Three members of a Dublin family who were beaten and robbed by a mob of teenagers at BART’s Coliseum station in Oakland last month have filed a $3 million claim against the transit agency accusing it of failing to protect its passengers.

The claim filed by Rusty Stapp, his wife Patricia and their 19-year-old daughter Amanda alleges that BART was negligent in 11 ways, including allowing the mob to board the train and failing to coordinate with other police agencies.

Attorney Paul Justi, who represents the family, said the family members suffered emotional distress and trauma as a result of the attack and are seeking counseling.

Justi said:

“My clients were terrified during the attack and it has left each of them with deep emotional scars. They did not know whether this mob had weapons and whether they were each going to witness their other family members being killed.”

BART officials said a mob of 40 to 60 young people streamed onto a Dublin-bound train at the Coliseum at about 9:30 p.m. on April 22 and committed at least seven robberies and injured at least two people.

BART spokeswoman Alicia Trost said today that two teenagers have been arrested in connection with the attack but one of them is no longer in custody. She said BART has multiple warrants for other suspects in the case.

Rusty Stapp said the attack occurred after he, his wife his daughter Amanda and another daughter who attends the University of California at Berkeley had celebrated Amanda’s birthday at a restaurant in San Francisco’s Mission district on the evening of April 22.
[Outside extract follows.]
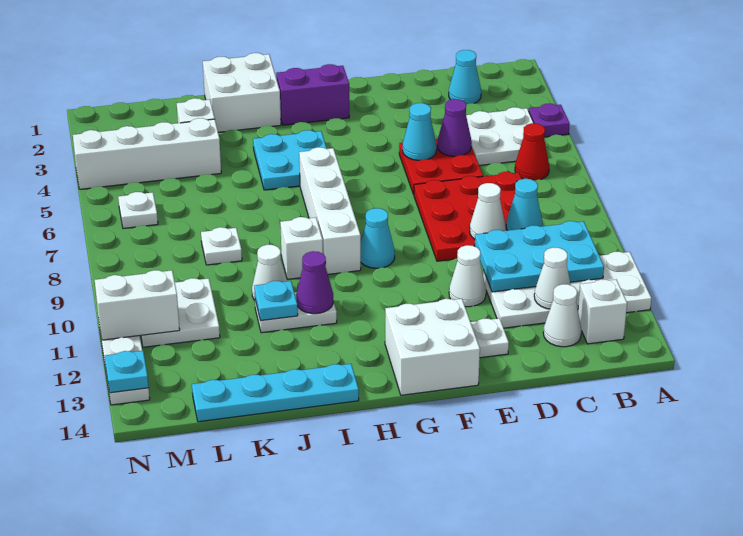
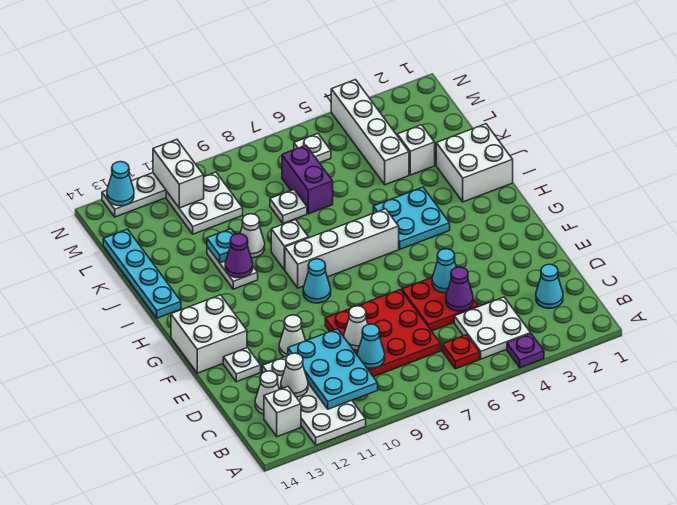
red 1x1 cone [515,123,549,181] -> red 1x1 plate [442,335,480,369]
purple 1x2 brick [276,64,349,125] -> purple 1x2 brick moved to [282,145,333,214]
cyan 1x1 plate [105,351,149,393] -> cyan 1x1 cone [107,162,134,206]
Stapp said the family went to BART’s 16th Street Mission station in San Francisco after the dinner and the daughter who attends UC Berkeley boarded a Richmond-bound train and the rest of his family boarded a Dublin-bound train.

Stapp said a mob of teenagers beat on the windows of the Dublin-bound train when it reached the Coliseum station.

He said the train’s conductor made an announcement warning the teens that he wouldn’t open the doors unless they backed off but then went ahead and opened the doors a few seconds later, allowing the teens to rush inside.

Justi said:

“There were a whole series of missteps.”

Stapp said two male juveniles jumped on him and started punching him and a third juvenile kicked him and he eventually relinquished his cellphone.

Stapp said then when his wife checked on him a female juvenile reached over and stole her purse and ran off the train.

Stapp said he was injured but not seriously.

Justi said many of the members of the mob had been at a party at a house near the Coliseum that had just been broken up by Oakland police but BART has failed to maintain a liaison program with other law enforcement agencies that could alert passengers about imminent threats.

He said two BART police officers were in the Coliseum station’s parking lot on the night of the attack but they failed to intercept the mob or warn passengers of the threat they posed.

Stapp said a gate attendant at the Coliseum station warned other BART employees that teenagers were jumping the fare gates but the other employees didn’t take any action to stop the youths.

Stapp said surveillance camera footage that he reviewed when he was interviewed by BART police shows that shortly before the Dublin-bound train arrived at the Coliseum station the mob of teens briefly boarded a San Francisco-bound train but got off the train when the teens didn’t find anyone to rob.

Stapp asked:

“Why didn’t the conductor on the San Francisco train raise a red flag?”

Trost said BART officials haven’t yet reviewed the claim and have no comment on it at this time.